Ao longo de mais de 50 anos dedicados à humanização da execução penal e à consolidação do Método APAC, a busca por caminhos eficientes na ressocialização de pessoas privadas de liberdade revelou que a metodologia não nasce de teorias abstratas, mas da convivência real nas unidades prisionais. Em uma reflexão marcante sobre sua trajetória, Valdeci Ferreira, Diretor do Centro Internacional de Estudos do Método APAC (CIEMA), compartilhou os principais ensinamentos acumulados ao lado dos recuperandos, destacando a necessidade de uma postura de constante aprendizado e empatia para a reconstrução de vidas.

Uma das constatações mais impactantes advindas dessa longa vivência desconstrói a vaidade técnica e aponta para a importância da escuta. Valdeci relembra “Depois de 13 anos trabalhando com os presos, descobri que de preso nós não sabíamos nada. Porque, ao final, quem conhece o problema é quem está atrás das grades”. Segundo o diretor, quem entende o peso da prisão é o indivíduo que, ao fim do dia, coloca a cabeça no travesseiro e nota a passagem dos melhores anos de sua juventude, ou aquele que se despede da família sem a certeza do reencontro na semana seguinte. Por essa razão, a metodologia apoia-se na escuta assertiva e no aprendizado diário com o próprio recuperando, posicionando os profissionais do sistema como eternos aprendizes dessa complexa realidade.

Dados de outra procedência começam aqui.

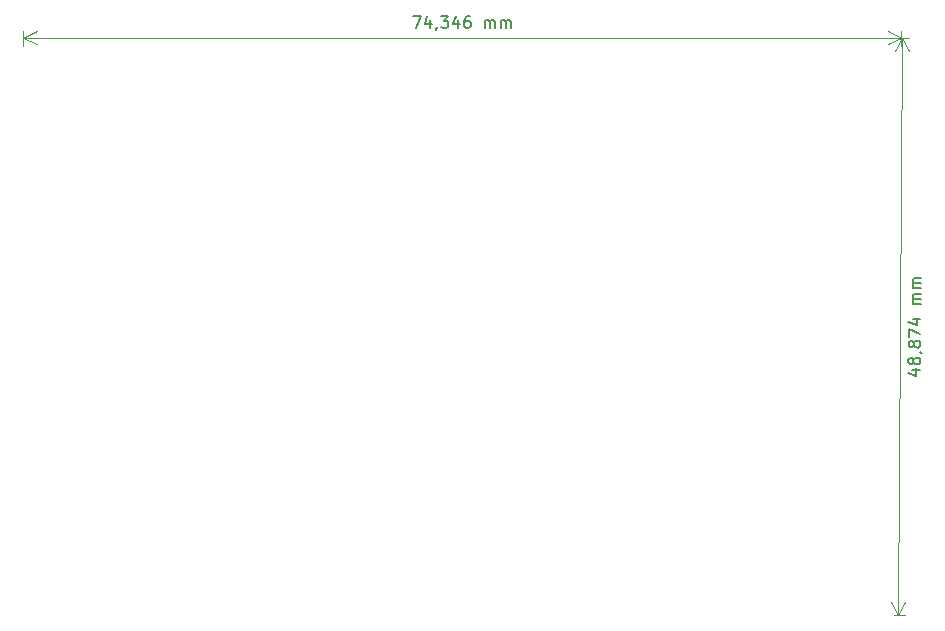
<source format=gbr>
G04 #@! TF.GenerationSoftware,KiCad,Pcbnew,(5.1.2)-1*
G04 #@! TF.CreationDate,2019-07-05T22:38:24-05:00*
G04 #@! TF.ProjectId,Proyecto,50726f79-6563-4746-9f2e-6b696361645f,rev?*
G04 #@! TF.SameCoordinates,Original*
G04 #@! TF.FileFunction,Legend,Bot*
G04 #@! TF.FilePolarity,Positive*
%FSLAX46Y46*%
G04 Gerber Fmt 4.6, Leading zero omitted, Abs format (unit mm)*
G04 Created by KiCad (PCBNEW (5.1.2)-1) date 2019-07-05 22:38:24*
%MOMM*%
%LPD*%
G04 APERTURE LIST*
%ADD10C,0.150000*%
%ADD11C,0.120000*%
G04 APERTURE END LIST*
D10*
X181066179Y-84446007D02*
X181732832Y-84450269D01*
X180683712Y-84681662D02*
X181396461Y-84924319D01*
X181400419Y-84305284D01*
X181165677Y-83779963D02*
X181117450Y-83874895D01*
X181069528Y-83922209D01*
X180973987Y-83969218D01*
X180926369Y-83968913D01*
X180831437Y-83920686D01*
X180784124Y-83872764D01*
X180737114Y-83777223D01*
X180738332Y-83586751D01*
X180786559Y-83491819D01*
X180834481Y-83444506D01*
X180930022Y-83397496D01*
X180977640Y-83397801D01*
X181072572Y-83446028D01*
X181119885Y-83493950D01*
X181166895Y-83589491D01*
X181165677Y-83779963D01*
X181212686Y-83875504D01*
X181260000Y-83923426D01*
X181354932Y-83971653D01*
X181545404Y-83972871D01*
X181640945Y-83925862D01*
X181688867Y-83878548D01*
X181737094Y-83783616D01*
X181738312Y-83593144D01*
X181691302Y-83497603D01*
X181643989Y-83449681D01*
X181549057Y-83401454D01*
X181358585Y-83400236D01*
X181263044Y-83447245D01*
X181215122Y-83494559D01*
X181166895Y-83589491D01*
X181694955Y-82926186D02*
X181742573Y-82926491D01*
X181837505Y-82974718D01*
X181884819Y-83022640D01*
X181174810Y-82351421D02*
X181126583Y-82446353D01*
X181078660Y-82493666D01*
X180983120Y-82540676D01*
X180935502Y-82540371D01*
X180840570Y-82492144D01*
X180793256Y-82444222D01*
X180746247Y-82348681D01*
X180747465Y-82158209D01*
X180795691Y-82063277D01*
X180843614Y-82015963D01*
X180939155Y-81968954D01*
X180986773Y-81969259D01*
X181081704Y-82017486D01*
X181129018Y-82065408D01*
X181176027Y-82160949D01*
X181174810Y-82351421D01*
X181221819Y-82446961D01*
X181269132Y-82494884D01*
X181364064Y-82543111D01*
X181554536Y-82544329D01*
X181650077Y-82497319D01*
X181698000Y-82450006D01*
X181746226Y-82355074D01*
X181747444Y-82164602D01*
X181700435Y-82069061D01*
X181653121Y-82021139D01*
X181558189Y-81972912D01*
X181367717Y-81971694D01*
X181272177Y-82018703D01*
X181224254Y-82066017D01*
X181176027Y-82160949D01*
X180750813Y-81634410D02*
X180755075Y-80967757D01*
X181752315Y-81402712D01*
X181093577Y-80160381D02*
X181760230Y-80164642D01*
X180711110Y-80396036D02*
X181423859Y-80638692D01*
X181427816Y-80019657D01*
X181768449Y-78878954D02*
X181101796Y-78874693D01*
X181197032Y-78875301D02*
X181149718Y-78827379D01*
X181102709Y-78731838D01*
X181103622Y-78588984D01*
X181151849Y-78494052D01*
X181247390Y-78447043D01*
X181771189Y-78450392D01*
X181247390Y-78447043D02*
X181152458Y-78398816D01*
X181105449Y-78303276D01*
X181106362Y-78160422D01*
X181154589Y-78065490D01*
X181250130Y-78018481D01*
X181773928Y-78021829D01*
X181776973Y-77545648D02*
X181110320Y-77541387D01*
X181205556Y-77541995D02*
X181158242Y-77494073D01*
X181111233Y-77398532D01*
X181112146Y-77255678D01*
X181160373Y-77160746D01*
X181255913Y-77113737D01*
X181779712Y-77117086D01*
X181255913Y-77113737D02*
X181160982Y-77065510D01*
X181113973Y-76969970D01*
X181114886Y-76827115D01*
X181163113Y-76732184D01*
X181258653Y-76685174D01*
X181782452Y-76688523D01*
D11*
X179877707Y-105209284D02*
X180190148Y-56336051D01*
X179489100Y-105206800D02*
X180464116Y-105213033D01*
X179801541Y-56333567D02*
X180776557Y-56339800D01*
X180190148Y-56336051D02*
X180769355Y-57466281D01*
X180190148Y-56336051D02*
X179596538Y-57458783D01*
X179877707Y-105209284D02*
X180471317Y-104086552D01*
X179877707Y-105209284D02*
X179298500Y-104079054D01*
D10*
X138773423Y-54484020D02*
X139440090Y-54484020D01*
X139011519Y-55484020D01*
X140249614Y-54817354D02*
X140249614Y-55484020D01*
X140011519Y-54436401D02*
X139773423Y-55150687D01*
X140392471Y-55150687D01*
X140821042Y-55436401D02*
X140821042Y-55484020D01*
X140773423Y-55579259D01*
X140725804Y-55626878D01*
X141154376Y-54484020D02*
X141773423Y-54484020D01*
X141440090Y-54864973D01*
X141582947Y-54864973D01*
X141678185Y-54912592D01*
X141725804Y-54960211D01*
X141773423Y-55055449D01*
X141773423Y-55293544D01*
X141725804Y-55388782D01*
X141678185Y-55436401D01*
X141582947Y-55484020D01*
X141297233Y-55484020D01*
X141201995Y-55436401D01*
X141154376Y-55388782D01*
X142630566Y-54817354D02*
X142630566Y-55484020D01*
X142392471Y-54436401D02*
X142154376Y-55150687D01*
X142773423Y-55150687D01*
X143582947Y-54484020D02*
X143392471Y-54484020D01*
X143297233Y-54531640D01*
X143249614Y-54579259D01*
X143154376Y-54722116D01*
X143106757Y-54912592D01*
X143106757Y-55293544D01*
X143154376Y-55388782D01*
X143201995Y-55436401D01*
X143297233Y-55484020D01*
X143487709Y-55484020D01*
X143582947Y-55436401D01*
X143630566Y-55388782D01*
X143678185Y-55293544D01*
X143678185Y-55055449D01*
X143630566Y-54960211D01*
X143582947Y-54912592D01*
X143487709Y-54864973D01*
X143297233Y-54864973D01*
X143201995Y-54912592D01*
X143154376Y-54960211D01*
X143106757Y-55055449D01*
X144868661Y-55484020D02*
X144868661Y-54817354D01*
X144868661Y-54912592D02*
X144916280Y-54864973D01*
X145011519Y-54817354D01*
X145154376Y-54817354D01*
X145249614Y-54864973D01*
X145297233Y-54960211D01*
X145297233Y-55484020D01*
X145297233Y-54960211D02*
X145344852Y-54864973D01*
X145440090Y-54817354D01*
X145582947Y-54817354D01*
X145678185Y-54864973D01*
X145725804Y-54960211D01*
X145725804Y-55484020D01*
X146201995Y-55484020D02*
X146201995Y-54817354D01*
X146201995Y-54912592D02*
X146249614Y-54864973D01*
X146344852Y-54817354D01*
X146487709Y-54817354D01*
X146582947Y-54864973D01*
X146630566Y-54960211D01*
X146630566Y-55484020D01*
X146630566Y-54960211D02*
X146678185Y-54864973D01*
X146773423Y-54817354D01*
X146916280Y-54817354D01*
X147011519Y-54864973D01*
X147059138Y-54960211D01*
X147059138Y-55484020D01*
D11*
X105791000Y-56301640D02*
X180136800Y-56301640D01*
X105791000Y-56984900D02*
X105791000Y-55715219D01*
X180136800Y-56984900D02*
X180136800Y-55715219D01*
X180136800Y-56301640D02*
X179010296Y-56888061D01*
X180136800Y-56301640D02*
X179010296Y-55715219D01*
X105791000Y-56301640D02*
X106917504Y-56888061D01*
X105791000Y-56301640D02*
X106917504Y-55715219D01*
M02*

</source>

Essa aproximação exige também um olhar profundo sobre a própria condição humana e a natureza do erro. Para a consolidação de um trabalho restaurativo, compreende-se que o delito não é uma abstração alheia à sociedade, mas um fenômeno profundamente ligado ao comportamento humano. Ao evocar o pensamento agostiniano, pontua-se que a raiz do bem e do mal reside no coração de todo indivíduo e que o crime é uma manifestação à qual a humanidade está sujeita. A tomada de consciência de que a posição do outro poderia ser ocupada por qualquer pessoa é o elemento que afasta posturas autoritárias, abre espaço para uma empatia genuína e permite que a recuperação ocorra com firmeza, rigor e profundo respeito à dignidade.

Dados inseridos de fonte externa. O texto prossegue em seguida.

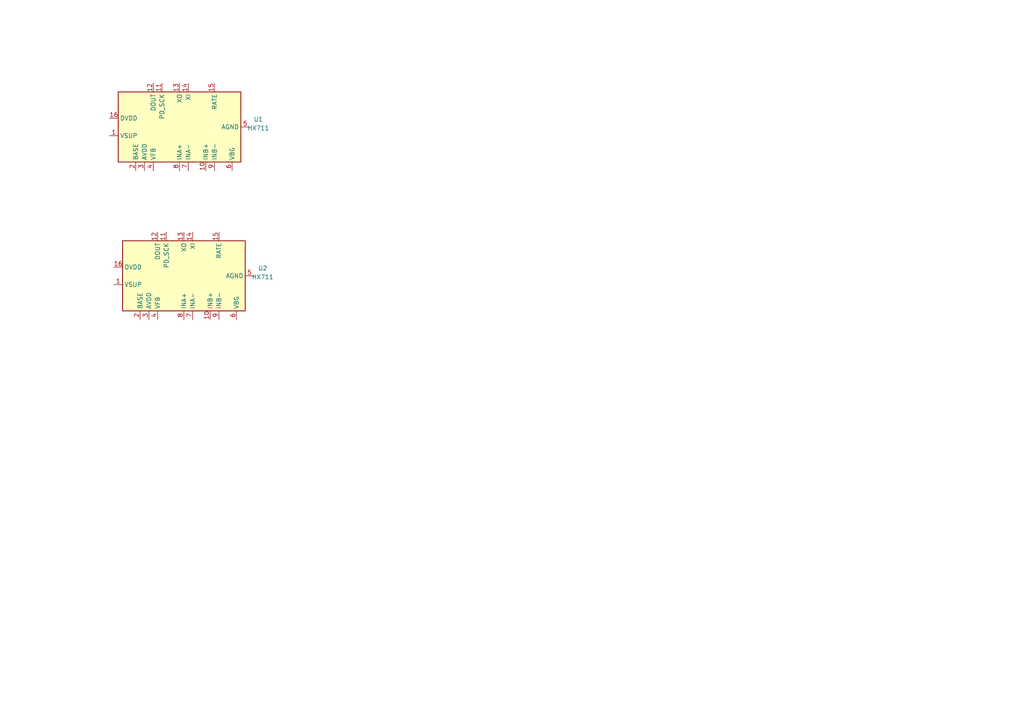
<source format=kicad_sch>
(kicad_sch (version 20230121) (generator eeschema)

  (uuid 20e0e9f3-0152-4775-80b6-866a71f7c9a7)

  (paper "A4")

  


  (symbol (lib_id "Analog_ADC:HX711") (at 52.07 36.83 90) (unit 1)
    (in_bom yes) (on_board yes) (dnp no) (fields_autoplaced)
    (uuid 08a481f5-4197-4998-95e9-d3908127c813)
    (property "Reference" "U1" (at 74.93 34.6141 90)
      (effects (font (size 1.27 1.27)))
    )
    (property "Value" "HX711" (at 74.93 37.1541 90)
      (effects (font (size 1.27 1.27)))
    )
    (property "Footprint" "Package_SO:SOP-16_3.9x9.9mm_P1.27mm" (at 50.8 33.02 0)
      (effects (font (size 1.27 1.27)) hide)
    )
    (property "Datasheet" "https://cdn.sparkfun.com/datasheets/Sensors/ForceFlex/hx711_english.pdf" (at 53.34 33.02 0)
      (effects (font (size 1.27 1.27)) hide)
    )
    (pin "8" (uuid 3fbdae51-06f2-45e5-9bf1-e5f644c9a19d))
    (pin "11" (uuid f1dcef6f-21cf-40cb-959a-317f862e02db))
    (pin "4" (uuid b39c8089-98fe-4ee2-a799-23ca867a6690))
    (pin "3" (uuid 79730a5f-da72-4006-8b17-616f8a348162))
    (pin "15" (uuid c98cec5c-5596-424f-842c-99cdf3cac137))
    (pin "5" (uuid afe6e327-7323-4f09-8429-ca9a06408555))
    (pin "9" (uuid 3a2c5b3c-0af5-41cf-928a-d15a978bfef1))
    (pin "6" (uuid e0fd6cda-e557-4e68-b4c7-019880775405))
    (pin "2" (uuid 19b83041-d17a-4498-8cc3-c95c276cb203))
    (pin "14" (uuid c1f40d05-3298-4dd3-a8b2-d32e3fe65989))
    (pin "1" (uuid ebe3aece-dcd3-47f9-b5c9-f73fa26bce7d))
    (pin "10" (uuid f25aea84-5958-4f33-a53d-243d0af2dceb))
    (pin "12" (uuid 6a9559a3-67ff-44f8-ab6f-5e19fc689bf7))
    (pin "13" (uuid 5bd534d5-7b96-48ce-8e5a-627cfd4bfb3a))
    (pin "16" (uuid aa5208a6-30cd-46e1-b6c2-fd2f5c3877bc))
    (pin "7" (uuid f238da99-086b-42a0-9199-b4ece517be18))
    (instances
      (project "POP1_kicad"
        (path "/20e0e9f3-0152-4775-80b6-866a71f7c9a7"
          (reference "U1") (unit 1)
        )
      )
    )
  )

  (symbol (lib_id "Analog_ADC:HX711") (at 53.34 80.01 90) (unit 1)
    (in_bom yes) (on_board yes) (dnp no) (fields_autoplaced)
    (uuid 7fa5fd01-579f-48e4-aa72-bd91d86d8922)
    (property "Reference" "U2" (at 76.2 77.7941 90)
      (effects (font (size 1.27 1.27)))
    )
    (property "Value" "HX711" (at 76.2 80.3341 90)
      (effects (font (size 1.27 1.27)))
    )
    (property "Footprint" "Package_SO:SOP-16_3.9x9.9mm_P1.27mm" (at 52.07 76.2 0)
      (effects (font (size 1.27 1.27)) hide)
    )
    (property "Datasheet" "https://cdn.sparkfun.com/datasheets/Sensors/ForceFlex/hx711_english.pdf" (at 54.61 76.2 0)
      (effects (font (size 1.27 1.27)) hide)
    )
    (pin "8" (uuid af2c8554-4c25-47b1-a4b6-f9ed9d93a048))
    (pin "11" (uuid bcaa0a5a-e8a7-43ac-b0d8-65b0a4620a24))
    (pin "4" (uuid b229bf8f-d730-4624-bdb6-5f379f8a474a))
    (pin "3" (uuid d24498cf-ee15-4c91-bf7f-ee72dc5944ec))
    (pin "15" (uuid 667cc5dd-de68-4535-808c-4741deb6defc))
    (pin "5" (uuid 9b2d22cb-c42b-49da-8133-3efe0c4952fe))
    (pin "9" (uuid d04656e3-f758-4130-81bd-e5e7da49c4b5))
    (pin "6" (uuid 5ff3292b-28d7-4fd8-86f8-1b1189e18d01))
    (pin "2" (uuid 80e1be8c-e0c3-4117-bd1c-09d471aded7d))
    (pin "14" (uuid d1de8a16-4515-4db3-83fc-4fea040618b4))
    (pin "1" (uuid 270a9b2d-d6a6-4b96-8665-bc5e6a83dd5f))
    (pin "10" (uuid 581680ee-41e7-46f8-abfd-191a59dc5bca))
    (pin "12" (uuid 15efa04c-9812-4cf8-94e5-22a980378018))
    (pin "13" (uuid 2fdda23f-79e4-4e6a-b47e-82ab1be0c9ec))
    (pin "16" (uuid 303a0833-7be5-4881-8173-aa4167543bcc))
    (pin "7" (uuid 5345710f-2afb-4ea7-9fcb-b6c6fc480553))
    (instances
      (project "POP1_kicad"
        (path "/20e0e9f3-0152-4775-80b6-866a71f7c9a7"
          (reference "U2") (unit 1)
        )
      )
    )
  )

  (sheet_instances
    (path "/" (page "1"))
  )
)

</source>
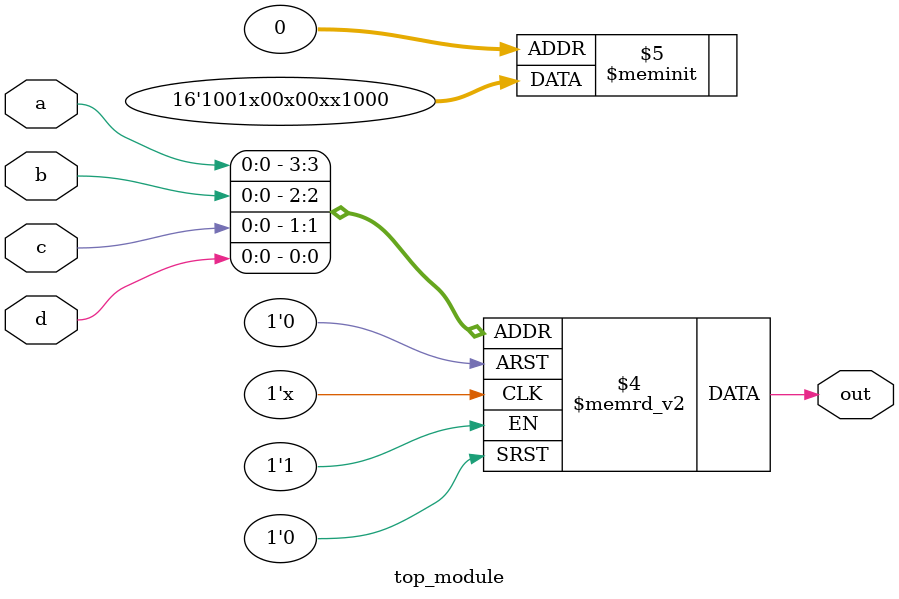
<source format=sv>
module top_module (
	input a, 
	input b,
	input c,
	input d,
	output reg out
);

always @* begin
    case({a, b, c, d})
        4'b0000, 4'b0001, 4'b0000, 4'b0110, 4'b1110, 4'b1101: out = 1'b0;
        4'b0011, 4'b0110, 4'b1100, 4'b1101, 4'b1111: out = 1'b1;
        4'b0100, 4'b0101, 4'b1000, 4'b1011: out = 1'bx;
        default: out = 1'b0;
    endcase
end

endmodule

</source>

A experiência acumulada ao longo de meio século reforça a premissa de que a falta de recuperação no sistema prisional tradicional decorre, em grande medida, da oferta de um tratamento inadequado. A prática demonstra que, havendo a disposição do recuperando somada a um ambiente favorável e à aplicação de uma terapêutica penal adequada, a mudança de mentalidade e de comportamento ocorre de forma efetiva. A trajetória e as reflexões no campo da execução penal sustentam a convicção de que não se constrói uma sociedade segura por meio do punitivismo isolado, mas sim através de método, presença institucional e da premissa fundamental de que “todo homem é maior do que o seu erro e a sua culpa”.